Et cette coupe qu’on emplissait pour le prophète Élie à qui l’on ouvrait obligeamment la porte pour l’ultime bénédiction, jusqu’à la fin du Seder où dans les brumes de l’alcool inhabituel – quatre verres, pas moins −, la joie chaude de la course à travers les dunes et le bonheur d’avoir mangé des tonnes de galettes trempées et amollies dans un torchon blanc, nous reprenions tous d’une seule gorge et d’un multiple baiser le vœu rituel : Lechanah habaa biy’rouchalaïm : לשנה־הבאה־בירושלים. L’an prochain à Jérusalem.

(Un jour, à la Sorbonne, lors d’une rencontre intitulée « Six heures pour Israël », l’assistance fut interpellée par l’écrivain israélien Avraham B. Yehoshua qui s’écria, en grand courroux : « Je vous en prie, cette année-ci, ne dites pas Lechanah habaa biy’rouchalaïm puisque de toute façon vous n’allez pas venir ».)

Et durant toute la semaine – mais pour nous, écoliers, seulement en dehors des jours de classe – la synagogue nous faisait revivre la geste de la sortie au désert,

Moise et sa main forte, les calamités pleuvant sur le Pharaon et la colonne nuageuse rassurante aux sables de l’exil. Nous revivions le merveilleux, le miracle à tous les ta’amim טעמים de la paracha, et nous nous sentions vraiment affermis dans la confiance de notre Élohim et de Moshé ‘Avdo עבדו. La présence du grand rabbin en était garante, puisqu’il s’appelait Moise, et qu’une fois l’an, à la fin du rouleau, montant à la tribune du Sépher, Maurice Eisenbeth — que Dieu repose son âme — chantait dans son rite alsacien les dernières paroles du prophète sur le mont Nebo et l’émouvante bénédiction des fils d’Israël, ces paroles que tout Pessah ne cessait d’illustrer :

Tes ennemis ramperont devant toi, et toi, tu fouleras leurs hauteurs !

Eh bien ! Nous l’avons eu, notre exode, et beaucoup ont dû manger maror sur maror sur ce rivage où nous invoquions pour notre intercession les rabbanim espagnols d’Alger et le rab de Tlemcen, en baisant le bout de nos doigts.

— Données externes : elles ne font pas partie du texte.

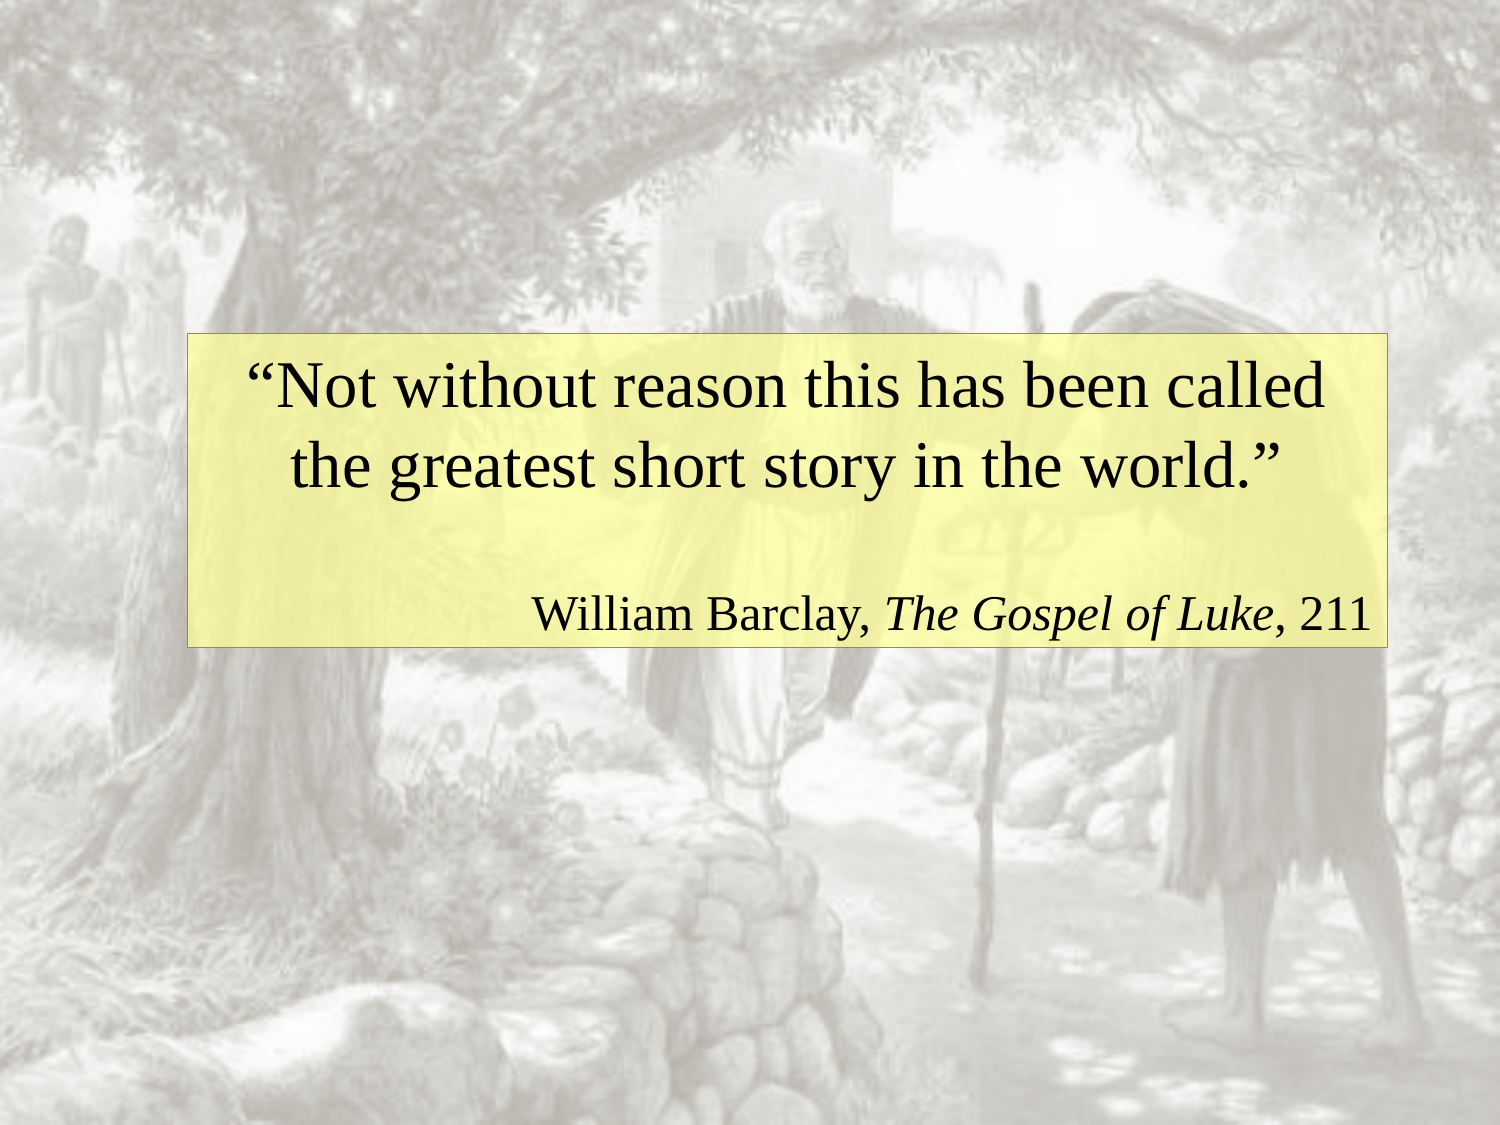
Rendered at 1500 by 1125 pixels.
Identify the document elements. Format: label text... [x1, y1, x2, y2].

text_box “Not without reason this has been called the greatest short story in the world.” William Barclay, The Gospel of Luke, 211 [187, 333, 1388, 648]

Et maintenant nous sommes à nouveau sous nos tentes, qui sont toujours belles, ô Jacob, tes demeures, ô Israël, et dans la sécurité de notre foi, ici et là en Golah, dans l’incertitude certaine, et pour certains là-bas, en Eretz Israël, dans l’incertaine certitude, eux qui, à force de le dire et de le répéter au soir de Pessah, y sont allés pour de bon, cette année-là, à Jérusalem.